Page text:
-- Opening Marker --
Ben Carson Will No Longer Speak at the Southern Baptist Convention Pastors’ Conference After Group of Young Ministers Raise Concerns Over His Theology and Politics

Ben Carson

Likely Republican presidential candidate Ben Carson and leaders of the Southern Baptist Convention Pastors’ Conference have “mutually agreed” that Carson will not address the Pastors’ Conference in Columbus, Ohio, as previously scheduled.

“We didn’t want this to become a distraction for our convention,” Pastors’ Conference President William Rice told Baptist Press. “A number of people began to write about it and express their views on it, and it threatened to become a distraction we never wanted it to be. We felt like for the health of the convention, the health of the Pastors’ Conference … the better thing to do was to mutually agree it’s not the right time to do it.”
-- Closing Marker --
Records shown:
-- Opening Marker --
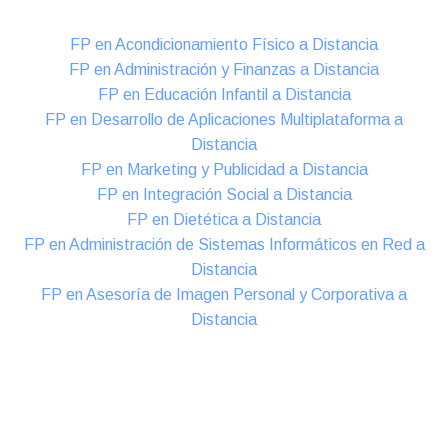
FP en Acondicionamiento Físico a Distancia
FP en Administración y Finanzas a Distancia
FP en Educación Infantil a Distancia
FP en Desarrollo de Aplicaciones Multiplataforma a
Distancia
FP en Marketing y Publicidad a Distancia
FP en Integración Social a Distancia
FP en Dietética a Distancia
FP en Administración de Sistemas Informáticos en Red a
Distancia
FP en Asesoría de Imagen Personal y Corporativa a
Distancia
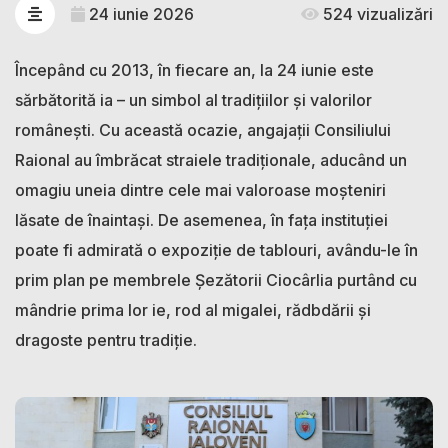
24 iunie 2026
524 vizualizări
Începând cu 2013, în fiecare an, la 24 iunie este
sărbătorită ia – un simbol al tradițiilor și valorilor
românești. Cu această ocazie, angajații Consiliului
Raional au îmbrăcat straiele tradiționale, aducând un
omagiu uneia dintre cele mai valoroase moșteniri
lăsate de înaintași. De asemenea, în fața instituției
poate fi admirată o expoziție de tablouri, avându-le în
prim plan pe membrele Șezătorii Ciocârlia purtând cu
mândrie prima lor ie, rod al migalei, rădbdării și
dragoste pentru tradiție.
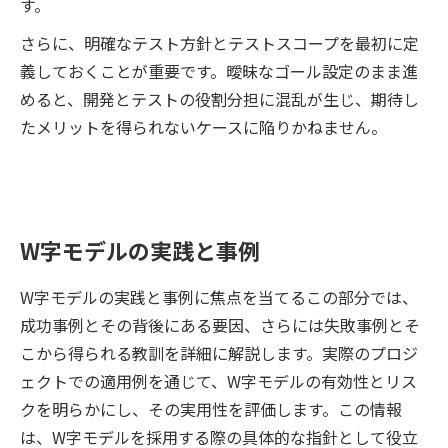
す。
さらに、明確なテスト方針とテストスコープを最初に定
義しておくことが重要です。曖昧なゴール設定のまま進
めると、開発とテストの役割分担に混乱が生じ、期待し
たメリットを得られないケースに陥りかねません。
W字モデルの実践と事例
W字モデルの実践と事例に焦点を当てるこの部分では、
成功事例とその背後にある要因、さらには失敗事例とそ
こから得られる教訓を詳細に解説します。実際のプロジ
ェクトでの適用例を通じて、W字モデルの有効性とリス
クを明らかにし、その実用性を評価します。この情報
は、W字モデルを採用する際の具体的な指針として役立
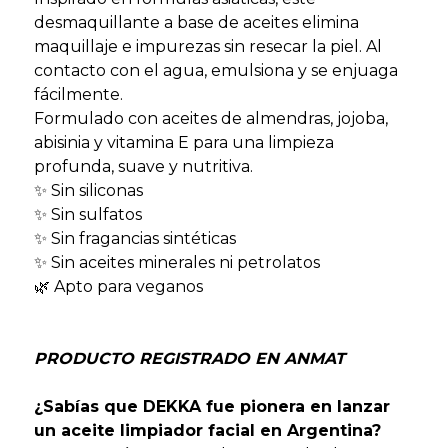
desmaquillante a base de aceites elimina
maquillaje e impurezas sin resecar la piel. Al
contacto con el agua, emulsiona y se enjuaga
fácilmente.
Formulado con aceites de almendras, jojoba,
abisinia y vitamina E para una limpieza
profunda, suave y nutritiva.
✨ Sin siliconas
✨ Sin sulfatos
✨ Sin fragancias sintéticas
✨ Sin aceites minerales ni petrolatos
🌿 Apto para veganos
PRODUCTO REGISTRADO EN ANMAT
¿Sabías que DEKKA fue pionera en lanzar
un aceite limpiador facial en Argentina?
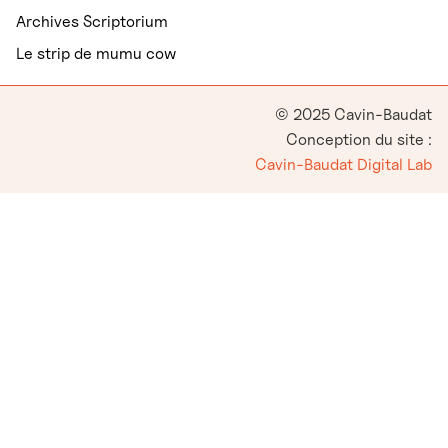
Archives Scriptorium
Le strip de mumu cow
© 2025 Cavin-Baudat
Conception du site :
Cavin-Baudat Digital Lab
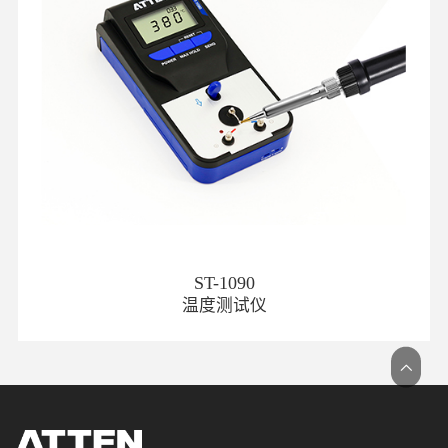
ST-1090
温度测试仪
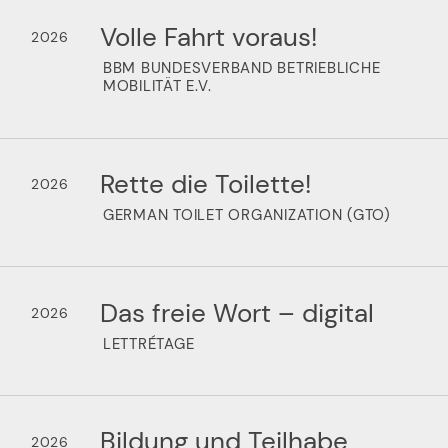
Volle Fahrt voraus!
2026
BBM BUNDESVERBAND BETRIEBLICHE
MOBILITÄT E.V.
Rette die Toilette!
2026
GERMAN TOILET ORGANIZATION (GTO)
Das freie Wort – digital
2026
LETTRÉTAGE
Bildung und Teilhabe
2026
-- Closing Marker --
Exercise tasks:
[a] In the article on Ben Carson and the Pastors' Conference, in what city was Carson previously scheduled to address the conference?
[b] Continue the article on Ben Carson and the Pastors' Conference, beginning after its final sentence.

Answers to each task:
[a] Columbus, Ohio.

[b]
Carson, a cultural commentator and professor emeritus of neurosurgery at the Johns Hopkins School of Medicine in Baltimore, was scheduled to address the Pastors’ Conference on Sunday evening, June 14, at the Greater Columbus Convention Center. But some Southern Baptists raised theological and political concerns in late March and April, with Texas pastor Bart Barber and Baptist21, a network of younger Southern Baptist leaders, posting blog articles objecting to Carson’s scheduled appearance.

Barber is a former SBC first vice president and current Southwestern Baptist Theological Seminary trustee.

Among the concerns cited were that Carson’s appearance could be construed as an endorsement of his presumed presidential campaign, that his appearance could be construed as an endorsement of the Republican Party and that it would be inappropriate for a member of a Seventh-day Adventist Church — the religious group with which Carson identifies — to address the Pastors’ Conference.

The Seventh-day Adventist Church, according to the North American Mission Board’s 4truth.net website, is “in basic agreement with historic, biblical Christianity. Thus, the SDA is not a cult by definition. However, the SDA can be correctly regarded as a Christian sect because it has a number of distinctive doctrines not in accord with the mainstream of historic Christian faith.”

Among the “distinctive” doctrines referenced by NAMB, the Seventh-day Adventist Church believes Christians who worship on Sunday are in error and “often implies that certain outward acts of righteousness are necessary to maintain one’s assurance of salvation.”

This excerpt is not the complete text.